» How to complete this task: Check each line of the entries below for the word "szponzorok", and copy the lines that have it.

Top of Input data

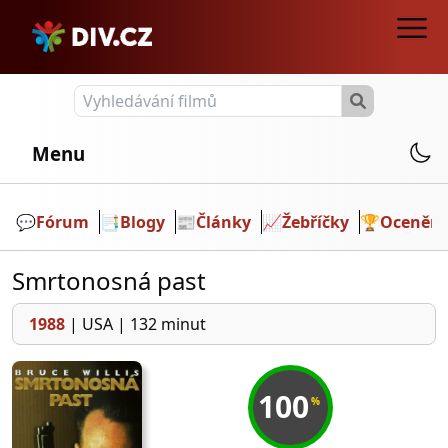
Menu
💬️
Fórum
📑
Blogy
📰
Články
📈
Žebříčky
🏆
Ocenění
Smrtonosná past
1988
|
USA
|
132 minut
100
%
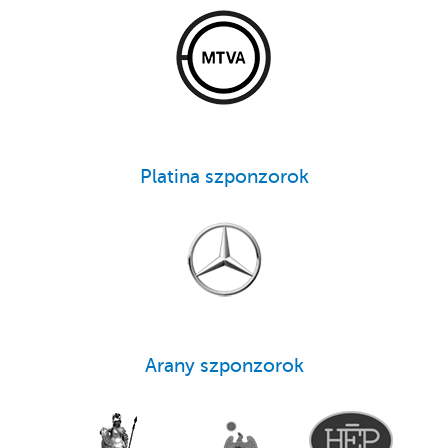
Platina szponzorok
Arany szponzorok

Bottom of Input data
Top of Input data

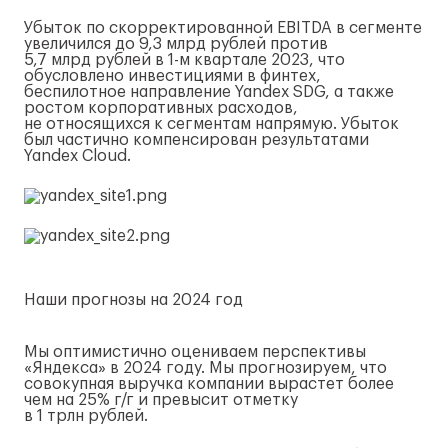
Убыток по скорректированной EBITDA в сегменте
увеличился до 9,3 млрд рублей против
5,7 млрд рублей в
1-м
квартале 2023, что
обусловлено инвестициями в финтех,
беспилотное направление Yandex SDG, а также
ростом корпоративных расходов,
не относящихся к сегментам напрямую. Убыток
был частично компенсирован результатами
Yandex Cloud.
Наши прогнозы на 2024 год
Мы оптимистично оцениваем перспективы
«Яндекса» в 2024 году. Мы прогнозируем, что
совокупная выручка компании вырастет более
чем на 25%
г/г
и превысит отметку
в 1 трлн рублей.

Bottom of Input data

» Solution:
Platina szponzorok
Arany szponzorok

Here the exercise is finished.